On Feb. 6, Alphabet (GOOGL) said it would be opening up its new conversational artificial intelligence (AI) technology to public testing in the coming weeks.
Since rival Microsoft (MSFT) announced it would be using ChatGPT to enhance Bing search results, Google appears to have been scrambling to keep up.
Naming it Bard, Google's answer to Microsoft's bold move, CEO Sundar Pichai explained what the company envisions for the technology.
"Bard can be an outlet for creativity, and a launchpad for curiosity, helping you to explain new discoveries from NASA’s James Webb Space Telescope to a 9-year-old, or learn more about the best strikers in football right now, and then get drills to build your skills," Sundar Pichai, Google's CEO, said in a blog post.

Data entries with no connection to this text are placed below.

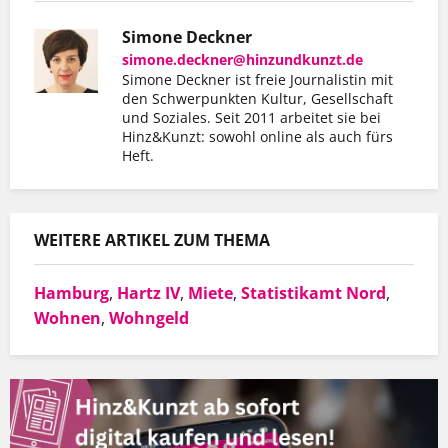
Simone Deckner
simone.deckner@hinzundkunzt.de
Simone Deckner ist freie Journalistin mit
den Schwerpunkten Kultur, Gesellschaft
und Soziales. Seit 2011 arbeitet sie bei
Hinz&Kunzt: sowohl online als auch fürs
Heft.
WEITERE ARTIKEL ZUM THEMA
Hamburg
,
Hartz IV
,
Miete
,
Statistikamt Nord
,
Wohnen
,
Wohngeld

But in an embarrassing early look at Bard results, an error appeared with the technology right out of the starting gate.
Asked the question, "What new discoveries from the James Webb Space Telescope can I tell my 9 year old about," Bard gave a few answers. But one of them was incorrect.
"JWST took the very first pictures of a planet outside our solar system," the AI technology wrote, according to The Verge.
"Not to be a, well actually, jerk, and I'm sure Bard will be impressive, but for the record: JWST did not take 'the very first image of a planet outside our solar system,'" wrote Grant Tremblay on Twitter, using the user name @astrogrant.
Tremblay added in an additional tweet, "I do love and appreciate that one of the most powerful companies on the planet is using a JWST search to advertise their LLM. Awesome! But ChatGPT etc., while spooky impressive, are often very confidently wrong. Will be interesting to see a future where LLMs self error check."